Type corresponds to a UI componenent. Check here how to add new UI component. If type is omitted the field is treated as text. The data fields included in the object will be displayed in the UI, meanwhile all others fields are left out of the visualization.

// be sure to export the object as default
export default {
// private properties are kept on the server
private: {
// endpoint to the external service specified in the environment file (.env)
endpoint: process.env.ENVIRONMENT_VARIABLE,
},
// public properties are sent to the client
public: {
// name of the service (shown in the UI)
name: "",
// a description to give the user informations about this service (shown in the UI).
// It supports HTML markup syntax.
description: "",
// relative URL which will be queried from the client. e.g.: /reconciliators/asia/geonames
relativeUrl: "",
// specify how to render the form to query the extension service
// each object of the array identifies a form field. Can be empty.
formParams: [],
},
};

requestTransformer.js

The requestTransformer.js file contains a transformation function which transform the client request to the format necessary to query the external service. The function returns the response from the external service.

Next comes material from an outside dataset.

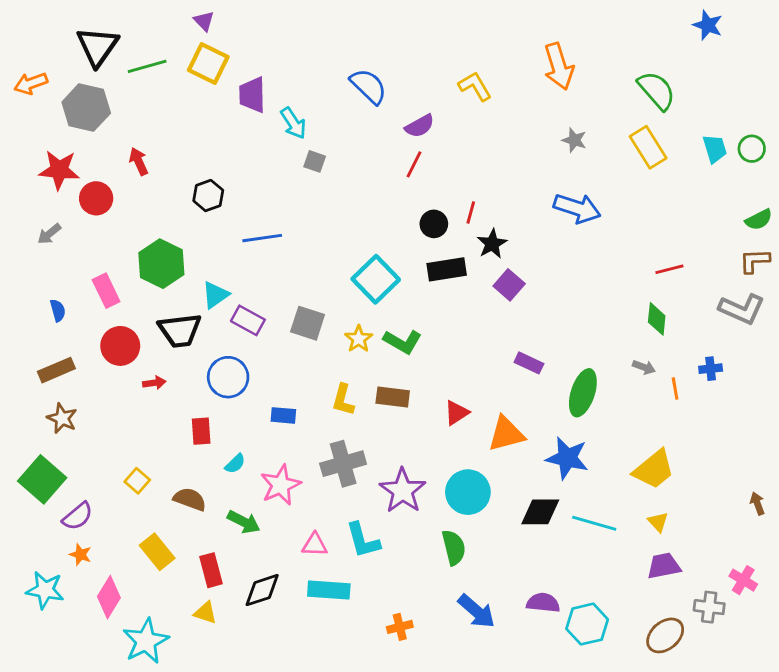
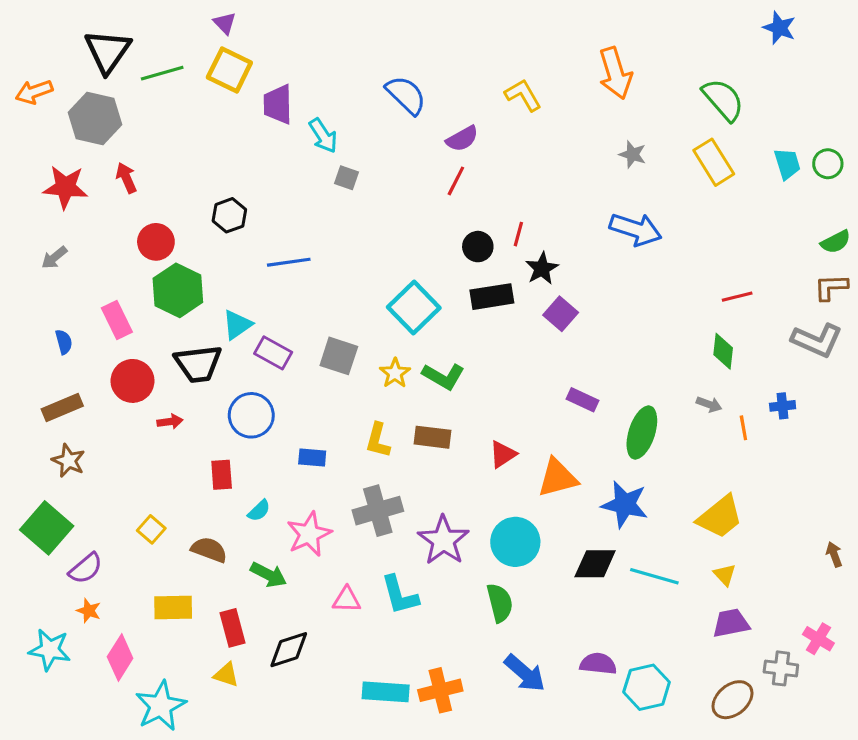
red arrow: (139, 161) -> (126, 178), moved
red circle: (96, 198) -> (156, 242), moved
yellow rectangle: (157, 552) -> (173, 608), turned -52
cyan rectangle: (329, 590) -> (386, 692), moved
orange cross: (400, 627) -> (440, 690), size x1.5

Each requestTransformer receives req which contains:

  • original: the original request to the server
  • processed (optional): the processed request to the server if the specified configuration for the service contains processRequest set to true.
import config from './index';
// library to perform http requests
import axios from 'axios';

const { endpoint } = config.private;

// be sure to export the function as default
export default async (req) => {
const { items } = req.processed;

// transformation function applied to the request items to query the service
const formBody = ...

const response = await axios.post(`${endpoint}/geonames`, formBody)
return response.data;
}

Reconciliation and extension requests have the following formats:

{
"serviceId":"asiaGeonames",
"items":[
{"id":"r0$StrCity","label":"Kirchheim unter Teck"},
{"id":"r1$StrCity","label":"Herrenberg"},
{"id":"r2$StrCity","label":"Baden-Baden"},
{"id":"r3$StrCity","label":"Aalen"},
...
]
}
{
"serviceId":"asiaGeonames",
"items":{
// column
"Match Location":{
"r0":"geo:6557942",
"r1":"geo:6557935",
"r2":"geo:6555605",
"r3":"geo:6558032",
"r4":"geo:6558054"
},
},
// additional properties for the specific extender service
"property":["parentADM1"],
...
}

responseTransformer.js

The responseTransformer.js file contains a transformation function which transform the response of the external service to a standard format so that the frontend application always receives the same data to operate on:

// be sure to export the function as default
// the function receives as input the request object of the requestTransformer
// (req) and the response from the external service (res)
export default async (req, res) => {
const { items } = req.processed;

// transformation function applied to the response (res) of the requestTransformer
const response = ...
return response;
}
// be sure to export the function as default
// the function receives as input the request object from the requestTransformer
// (req) and the response from the external service (res)
export default async (req, res) => {
const { items } = req.processed;
// input columns ids from the request items
const inputColumns = Object.keys(items);

let response = {
// columns entities to be added
columns: {},
// mapping between the new column obtained from extension of the input column (i.e.: { newColumnId: inputColumnId })
// meta is used to place the new columns in the correct order in the UI.
meta: {}
}

// transformation function to obtain the response
...

return response;
}

Reconciliation and extension responses have the following formats:

[
{
"id": "r1$StrCity",
// follows the w3c standard for the representation of the annotations
"metadata":[
{
"id": "geo:6555605",
"name": "Baden-Baden",
"type": [
{ "id": "A.ADM4", "name": "A.ADM4"}
],
"score": 138.1361083984375,
"match": false
},
...
]
},
{
"id": "r2$StrCity",
"metadata":[...]
},
{
"id": "r3$StrCity",
"metadata":[...]
},
...
]
info

You can prevent a configured service from being loaded into the runtime of the server using the exclude field in the initial configuration, as described here.